An abusive attitude in a patient on narcotic pain killers may not be arising solely from the narcotic. The abuse may not be of the hydrocodone per se but of the combination of hydrocodone and alcohol. Alcohol can potentiate not only the effects of hydrocodone but also its mood-related side effects such as irritability.
Staying home all day, inactive, mobile only when physical therapy or monthly doctor visits are required…it is easy to fall into the habit of drinking beer and watching television. This feeds upon itself.

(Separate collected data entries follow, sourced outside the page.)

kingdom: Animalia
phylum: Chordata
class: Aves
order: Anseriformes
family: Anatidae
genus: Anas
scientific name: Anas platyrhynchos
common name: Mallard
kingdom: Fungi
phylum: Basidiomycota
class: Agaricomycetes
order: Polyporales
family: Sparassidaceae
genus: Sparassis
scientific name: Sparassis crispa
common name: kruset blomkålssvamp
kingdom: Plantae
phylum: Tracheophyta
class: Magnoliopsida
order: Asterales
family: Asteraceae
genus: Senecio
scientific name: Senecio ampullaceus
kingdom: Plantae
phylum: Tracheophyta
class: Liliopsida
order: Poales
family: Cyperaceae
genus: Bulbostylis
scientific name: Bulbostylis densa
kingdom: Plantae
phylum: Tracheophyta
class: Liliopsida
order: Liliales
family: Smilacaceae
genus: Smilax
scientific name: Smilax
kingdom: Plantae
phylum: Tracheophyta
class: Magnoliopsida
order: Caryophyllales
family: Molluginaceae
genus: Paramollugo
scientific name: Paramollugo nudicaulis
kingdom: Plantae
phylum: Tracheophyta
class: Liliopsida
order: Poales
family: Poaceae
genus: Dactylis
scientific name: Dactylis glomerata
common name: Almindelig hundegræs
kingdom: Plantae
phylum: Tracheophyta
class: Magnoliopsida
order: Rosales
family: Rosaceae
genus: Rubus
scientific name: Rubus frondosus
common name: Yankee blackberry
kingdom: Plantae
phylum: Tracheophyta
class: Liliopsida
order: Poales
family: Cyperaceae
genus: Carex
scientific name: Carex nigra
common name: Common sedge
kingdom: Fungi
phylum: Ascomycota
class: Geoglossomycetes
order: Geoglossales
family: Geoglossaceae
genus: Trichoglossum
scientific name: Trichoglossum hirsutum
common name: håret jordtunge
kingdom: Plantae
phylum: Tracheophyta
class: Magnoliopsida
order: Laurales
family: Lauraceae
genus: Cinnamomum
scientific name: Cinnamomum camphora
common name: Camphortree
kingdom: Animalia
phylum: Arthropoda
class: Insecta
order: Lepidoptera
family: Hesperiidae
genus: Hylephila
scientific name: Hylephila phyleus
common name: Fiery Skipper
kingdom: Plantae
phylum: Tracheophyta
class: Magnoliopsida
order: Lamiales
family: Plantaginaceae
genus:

The first order of business would be to differentiate between what is pain…what is depression…and what is alcohol abuse for this type of patient. Although direct questioning is usually met with denial, there are ways of obtaining the data regarding what factors are causing the mood changes.
Combine this with a deteriorating financial picture and appreciable tension in the household. Note that some of these patients are at home either with the children or when the children come home from school. They feel burdened by this added responsibility but more importantly that their adult role is impugned by being a non-working adult.
Then there is the question of “why are they abusing any substance?” Most often this is a futile attempt on the part of the patient to deal with the feelings of helplessness and mounting fear of the future.
Do they need to “talk about this?” Sometimes. Will adding an antidepressant to this picture be helpful. Usually not. Alcohol and antidepressants can result in severe consequences.
It is like all of these situations, first you need to find out “why” and then determine “how.”